A escolha do malvado favorito. Apesar da analogia ilustrativa, não nos referimos aqui à animação do supervilão que pretendia roubar a lua com seu exército de ciclopes amarelos e é atrapalhado por três dóceis crianças (não é spoiler, consta no trailer).

Nos atemos ao verbo.

Sendo certo de que, nesse caso, a escolha do malvado (leia-se culpado) pode acontecer não apenas por favoritismo, mas até mesmo por uma falha cognitiva, ou seja, um recurso de defesa da mente humana de que há muito já criticava Alexandre de Moraes da Rosa e Aury Lopes Jr. tratando da dissonância cognitiva. Falaremos disso depois.
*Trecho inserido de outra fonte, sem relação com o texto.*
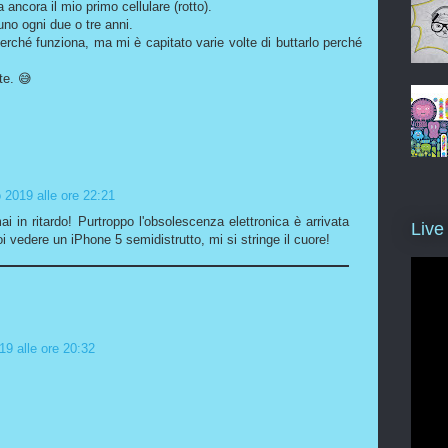
ncora il mio primo cellulare (rotto).
no ogni due o tre anni.
perché funziona, ma mi è capitato varie volte di buttarlo perché
te. 😅
 2019 alle ore 22:21
 in ritardo! Purtroppo l'obsolescenza elettronica è arrivata
Live
poi vedere un iPhone 5 semidistrutto, mi si stringe il cuore!
19 alle ore 20:32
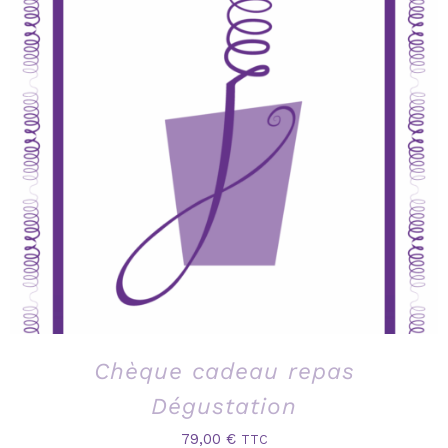
Chèque cadeau repas
Dégustation
79,00
€
TTC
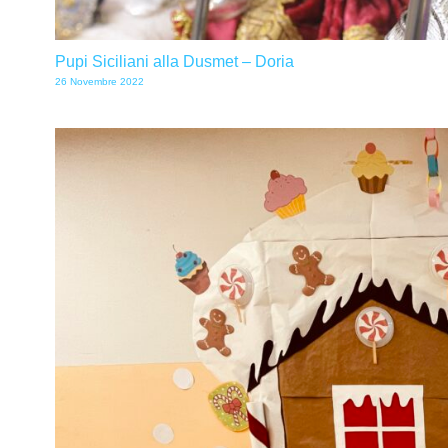
Pupi Siciliani alla Dusmet – Doria
26 Novembre 2022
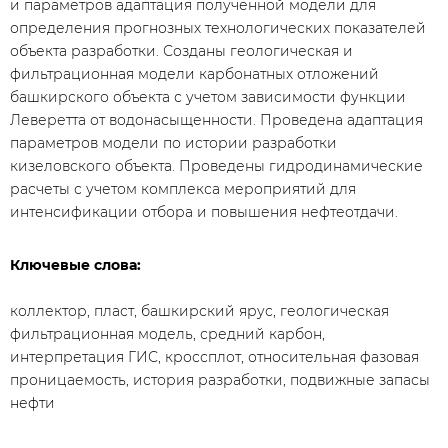
и параметров адаптация полученной модели для
определения прогнозных технологических показателей
объекта разработки. Созданы геологическая и
фильтрационная модели карбонатных отложений
башкирского объекта с учетом зависимости функции
Леверетта от водонасыщенности. Проведена адаптация
параметров модели по истории разработки
кизеловского объекта. Проведены гидродинамические
расчеты с учетом комплекса мероприятий для
интенсификации отбора и повышения нефтеотдачи.
Ключевые слова:
коллектор, пласт, башкирский ярус, геологическая
фильтрационная модель, средний карбон,
интерпретация ГИС, кроссплот, относительная фазовая
проницаемость, история разработки, подвижные запасы
нефти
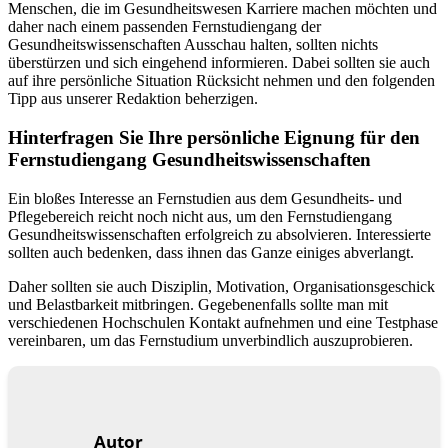
Menschen, die im Gesundheitswesen Karriere machen möchten und
daher nach einem passenden Fernstudiengang der
Gesundheitswissenschaften Ausschau halten, sollten nichts
überstürzen und sich eingehend informieren. Dabei sollten sie auch
auf ihre persönliche Situation Rücksicht nehmen und den folgenden
Tipp aus unserer Redaktion beherzigen.
Hinterfragen Sie Ihre persönliche Eignung für den
Fernstudiengang Gesundheitswissenschaften
Ein bloßes Interesse an Fernstudien aus dem Gesundheits- und
Pflegebereich reicht noch nicht aus, um den Fernstudiengang
Gesundheitswissenschaften erfolgreich zu absolvieren. Interessierte
sollten auch bedenken, dass ihnen das Ganze einiges abverlangt.
Daher sollten sie auch Disziplin, Motivation, Organisationsgeschick
und Belastbarkeit mitbringen. Gegebenenfalls sollte man mit
verschiedenen Hochschulen Kontakt aufnehmen und eine Testphase
vereinbaren, um das Fernstudium unverbindlich auszuprobieren.
Autor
Fato é que na advocacia acompanhei um caso emblemático de um constituinte que havia sido acusado da prática de um crime patrimonial apenas com base em um reconhecimento fotográfico realizado na delegacia.

Veja-se o(a) leitor(a) que, nesse caso, o procedimento de reconhecimento de pessoas não aconteceu como descreve os filmes americanos nem como previa a lei brasileira, colocando-se vários sujeitos lado a lado em uma sala e o reconhecendo por trás de um vidro para que não possam vê-lo.

Entregaram uma espécie de álbum de fotografias (quando não o fazem pelo celular mesmo), vindo a ser apontada a imagem ofuscada do nosso cliente como sendo o autor daquele delito.

O processo caminhou e seguimos pela defesa. Durante a audiência, para a surpresa dos desavisados, a vítima relata que na delegacia apresentaram duas imagens: uma do nosso cliente e outra de uma pessoa que nunca saberemos (porque isso não consta nos autos). Vide art. 226, inciso II, do CPP:

a pessoa, cujo reconhecimento se pretender, será colocada, se possível, ao lado de outras que com ela tiverem qualquer semelhança, convidando-se quem tiver de fazer o reconhecimento a apontá-la.

Ora, as chances de uma escolha errônea eram absurdas, sobretudo porque se tratava de um homem da pele escura, o arquétipo eleito do como ideal de criminoso. E se a segunda imagem fosse de uma pessoa totalmente diferente da do nosso cliente? E se ele disputasse sua inocência contra um herói?

Nem tudo aqui é ironia. Creio que o(a) leitor(a), assim como eu, por ser brasileiro está habituado ao descaso, mas sejamos (im)pacientes: a coisa pode piorar.

Muito recentemente a comunidade jurídica foi surpreendida com a notícia de que a Policia Civil do estado do Ceará colocou a fotografia de Michel B. Jordan, conhecido ator norte-americano, no rol de imagens para reconhecimento quando investigava a ocorrência de, pelo menos, cinco homicídios.

Dentre as três imagens que constava no Termo de Reconhecimento Fotográfico da PC/CE uma era a do ator. Ou seja, dois contra o ‘Pantera Negra’.

E se o reconhecedor apontasse o herói americano como autor, haveria a desclassificação para vilão? Não saberemos.

Finalmente, para quem chegou até aqui, no caso a que citamos no início do texto o cidadão foi absolvido em primeira instância.